[[ EXTRACT TO READ open ]]

Review: Undress, She Said by Doug Anderson
Four Way Books, September, 2022
$17.95, 102 pages
Reviewed by Thomas Page

Undress, She Said by Doug Anderson Cover

What would happen if someone were to break down our stereotype of the male poet, the one spending his time typing away at his keyboard about his problems with his body and those he wishes to share it with? Doug Anderson seeks to find this answer in his latest poetry collection. Undress, She Said is a vividly crafted poetry collection that takes the reader down the path of the traditional masculine poet-voice and his relationship with his sense of place. This sense of place forms the backbone of the collection’s debate about how pride, sexuality, and memory impact the mind of a man in a war-dominate society. Doug Anderson opens with “Prophesy,” setting the stage for the theme of accepting fate that is pervasive throughout the collection. In support of this theme, he writes,

 

“There is a storm coming,
clouds opening, closing their fists.
No point in boarding up the house” (3).

[[ EXTRACT TO READ closed ]]

= YOUR TASK =
Reproduce the book review above in full, word for word.

[[ DATASET EXCERPTS open ]]

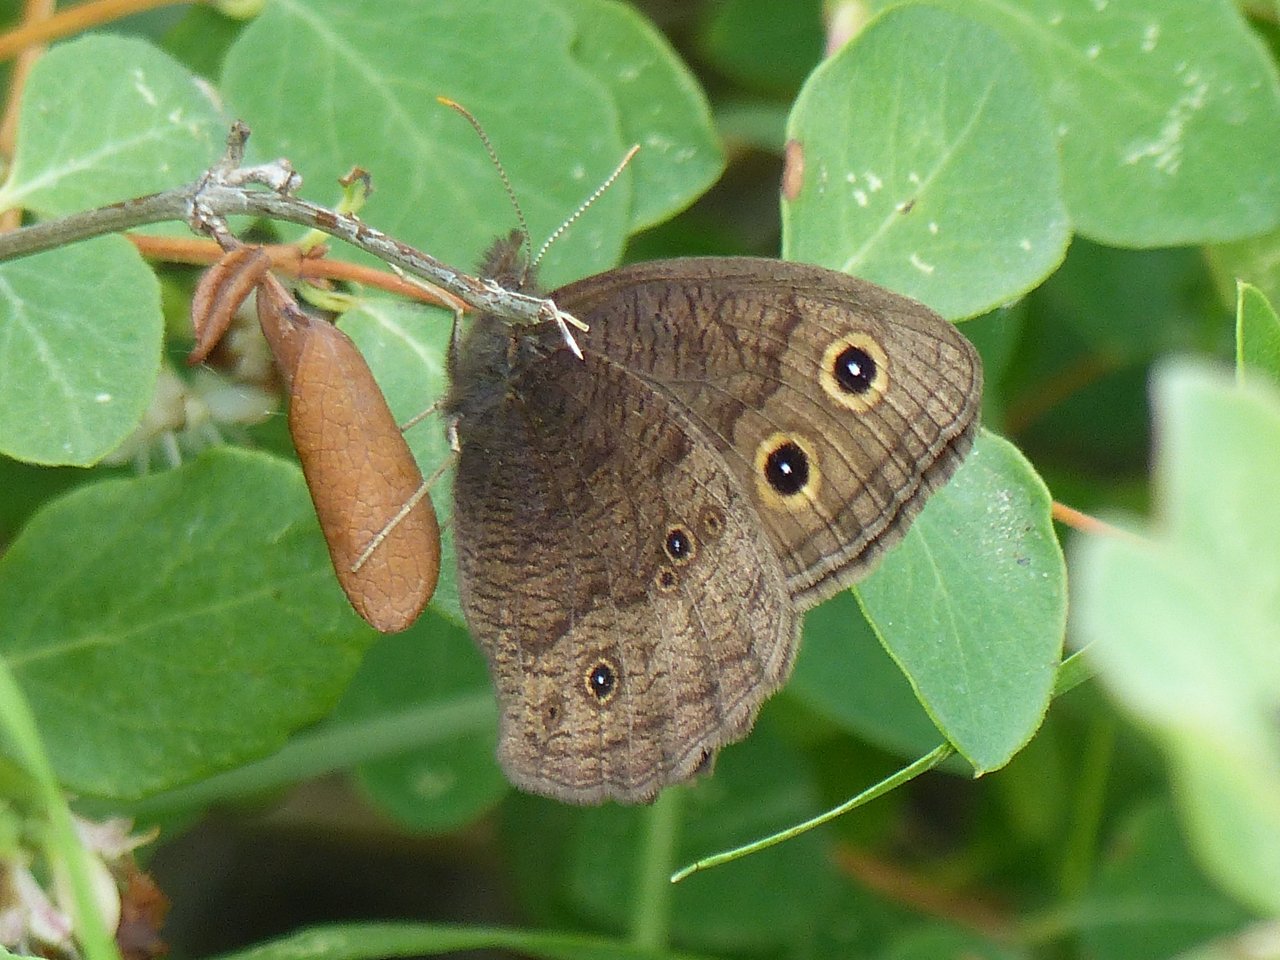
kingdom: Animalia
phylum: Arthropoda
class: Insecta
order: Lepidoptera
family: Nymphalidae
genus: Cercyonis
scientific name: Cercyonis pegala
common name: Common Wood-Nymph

[[ DATASET EXCERPTS closed ]]
[[ DATASET EXCERPTS open ]]

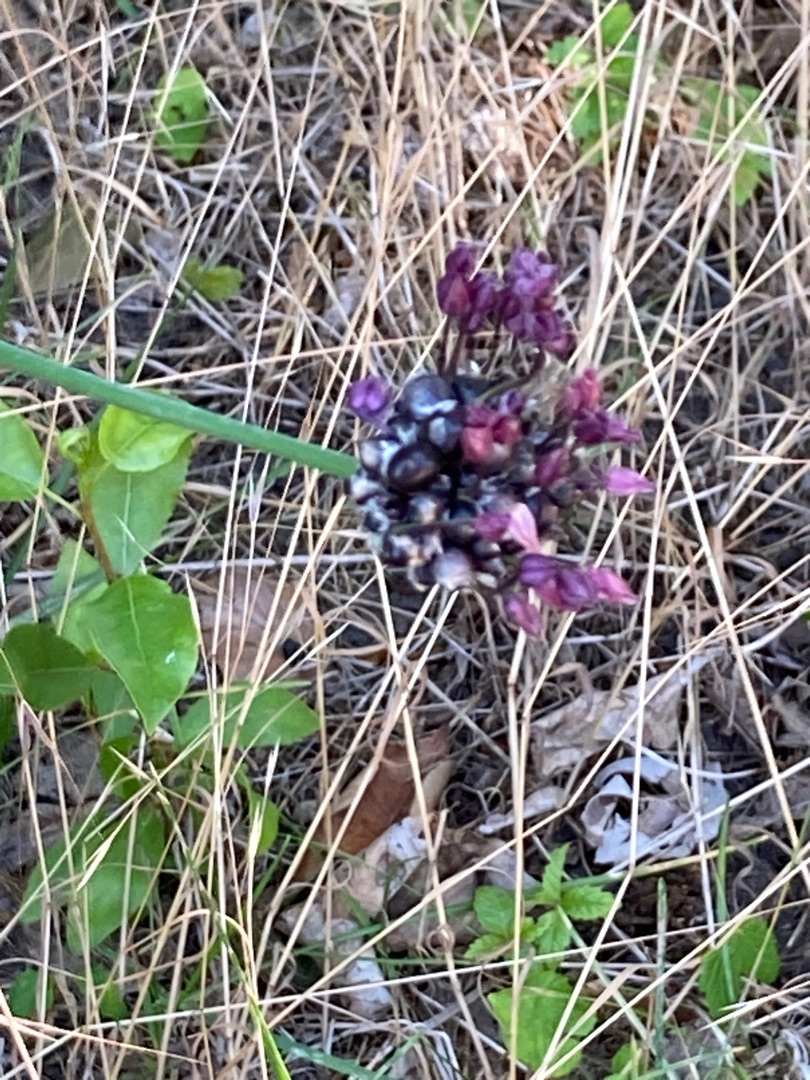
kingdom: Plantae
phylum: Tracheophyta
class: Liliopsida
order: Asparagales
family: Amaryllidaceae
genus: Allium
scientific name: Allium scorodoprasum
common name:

[[ DATASET EXCERPTS closed ]]

= RESPONSE AREA =
Review: Undress, She Said by Doug Anderson
Four Way Books, September, 2022
$17.95, 102 pages
Reviewed by Thomas Page

Undress, She Said by Doug Anderson Cover

What would happen if someone were to break down our stereotype of the male poet, the one spending his time typing away at his keyboard about his problems with his body and those he wishes to share it with? Doug Anderson seeks to find this answer in his latest poetry collection. Undress, She Said is a vividly crafted poetry collection that takes the reader down the path of the traditional masculine poet-voice and his relationship with his sense of place. This sense of place forms the backbone of the collection’s debate about how pride, sexuality, and memory impact the mind of a man in a war-dominate society. Doug Anderson opens with “Prophesy,” setting the stage for the theme of accepting fate that is pervasive throughout the collection. In support of this theme, he writes,

 

“There is a storm coming,
clouds opening, closing their fists.
No point in boarding up the house” (3).